Und fand Zustimmung in Reihen des Ausschusses. Vorsitzender Mirko Stage (Fraktion Grüne/future!) ließ spontan abstimmen. Alle neun Ausschussmitglieder empfehlen der Verwaltung, die akustischen Signale bis 22 Uhr eingeschaltet zu lassen.

Blinder in Magdeburg nur mit Begleitung unterwegs

Ein klares Zeichen, das auch Frank Brehmer gefällt. Noch verlässt er sich abends auf eine Begleitung, wenn er unterwegs ist. Und das würden auch andere Menschen mit Sehbeeinträchtigungen machen, sagt er. Kein Blinder würde nach 20 Uhr überhaupt noch zur Ampel finden, da es kein Klacken gibt. „Das tut sich keiner an“, ist er überzeugt. Die Gefahr sei einfach viel zu groß.

Doch er wolle nicht nur meckern. In Schönebeck und Magdeburg würden immer mehr Ampeln mit den Signalen ausgestattet, was dazu beitrage, Barrieren weiter abzubauen. Aber: „Beim Bios müssen sie jetzt mal Dampf machen!“

Umgerüstete Lichtsignalanlagen

Drei Ampeln wurden im Jahr 2022 mit einem akustischen Signal für Blinde ausgestattet. Der Knotenpunkt Cracauer Straße/Zuckerbusch wurde am 16. September 2022 in Betrieb genommen, schreibt die Behindertenbeauftragte Tanja Pasewald in ihrem Jahresbericht.

Am Knotenpunkt Bruno-Beye-Ring/Bruno-Taut-Ring/Am Stern wurde das Signal am 8. Dezember 2022 zugeschaltet, der Knotenpunkt Maybachstraße/SO-Rampe Magdeburger Ring am 12. Dezember 2022.

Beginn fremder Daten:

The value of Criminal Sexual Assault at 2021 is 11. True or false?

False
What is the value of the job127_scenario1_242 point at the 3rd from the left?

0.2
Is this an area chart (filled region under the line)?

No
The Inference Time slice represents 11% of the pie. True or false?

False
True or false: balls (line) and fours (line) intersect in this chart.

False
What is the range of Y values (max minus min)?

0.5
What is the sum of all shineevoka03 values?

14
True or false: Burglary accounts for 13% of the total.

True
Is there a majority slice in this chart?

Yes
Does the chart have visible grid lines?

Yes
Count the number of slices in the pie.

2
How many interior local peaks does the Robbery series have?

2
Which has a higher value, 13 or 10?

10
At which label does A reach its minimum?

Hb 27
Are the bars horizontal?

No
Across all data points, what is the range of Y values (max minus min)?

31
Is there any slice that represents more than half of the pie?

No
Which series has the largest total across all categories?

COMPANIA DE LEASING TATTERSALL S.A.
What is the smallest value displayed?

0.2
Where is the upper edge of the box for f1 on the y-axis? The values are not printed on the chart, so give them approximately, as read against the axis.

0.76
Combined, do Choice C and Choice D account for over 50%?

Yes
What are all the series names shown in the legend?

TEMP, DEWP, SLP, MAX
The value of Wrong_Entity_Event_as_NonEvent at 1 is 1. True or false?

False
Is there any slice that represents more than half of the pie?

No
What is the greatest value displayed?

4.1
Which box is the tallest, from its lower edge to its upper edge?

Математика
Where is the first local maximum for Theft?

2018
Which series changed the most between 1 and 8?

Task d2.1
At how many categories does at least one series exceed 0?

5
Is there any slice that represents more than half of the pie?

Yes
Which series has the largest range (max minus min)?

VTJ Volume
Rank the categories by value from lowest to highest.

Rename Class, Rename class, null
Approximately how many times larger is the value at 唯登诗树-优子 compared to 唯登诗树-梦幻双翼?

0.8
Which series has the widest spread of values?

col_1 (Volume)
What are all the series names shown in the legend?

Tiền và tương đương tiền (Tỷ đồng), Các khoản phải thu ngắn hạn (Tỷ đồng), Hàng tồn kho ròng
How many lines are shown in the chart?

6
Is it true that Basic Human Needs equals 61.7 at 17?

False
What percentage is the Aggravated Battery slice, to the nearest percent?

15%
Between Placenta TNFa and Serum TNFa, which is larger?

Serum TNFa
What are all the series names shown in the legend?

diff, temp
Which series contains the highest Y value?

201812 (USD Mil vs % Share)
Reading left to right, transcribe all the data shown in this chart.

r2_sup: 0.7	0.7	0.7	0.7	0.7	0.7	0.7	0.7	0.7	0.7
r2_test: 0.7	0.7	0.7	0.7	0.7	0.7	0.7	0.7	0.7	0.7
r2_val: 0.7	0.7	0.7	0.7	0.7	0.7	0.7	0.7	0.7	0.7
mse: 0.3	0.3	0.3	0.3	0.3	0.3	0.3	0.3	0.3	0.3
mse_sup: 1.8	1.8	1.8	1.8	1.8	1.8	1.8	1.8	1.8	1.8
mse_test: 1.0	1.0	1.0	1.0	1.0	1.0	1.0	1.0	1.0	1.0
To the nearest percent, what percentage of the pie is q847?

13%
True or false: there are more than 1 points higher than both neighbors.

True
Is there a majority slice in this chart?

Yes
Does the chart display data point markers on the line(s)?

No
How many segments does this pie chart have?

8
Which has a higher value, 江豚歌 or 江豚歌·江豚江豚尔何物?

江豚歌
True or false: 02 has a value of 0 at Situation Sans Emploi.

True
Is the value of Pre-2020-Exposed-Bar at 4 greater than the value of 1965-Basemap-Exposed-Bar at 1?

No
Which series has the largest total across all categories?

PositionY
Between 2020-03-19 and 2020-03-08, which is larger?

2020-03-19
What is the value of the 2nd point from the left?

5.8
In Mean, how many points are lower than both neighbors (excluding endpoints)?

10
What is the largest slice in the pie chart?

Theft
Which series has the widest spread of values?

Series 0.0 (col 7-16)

Für 2023 ist die Nachrüstung von vier Ampeln geplant. Dabei handelt es sich um die Knotenpunkte Albert-Vater-Straße/Draisweg, Otto-von-Guericke-Straße/Virchowstraße sowie Albert-Vater-Straße/Magdeburger Ring/Ostrampe. Hier sollen laut Tanja Pasewald jeweils zwei Querungen ausgerüstet werden. Am Knotenpunkt Markgrafenstraße/ Hinter den Holzstrecken sind es vier Querungen, die das akustische Signal erhalten sollen.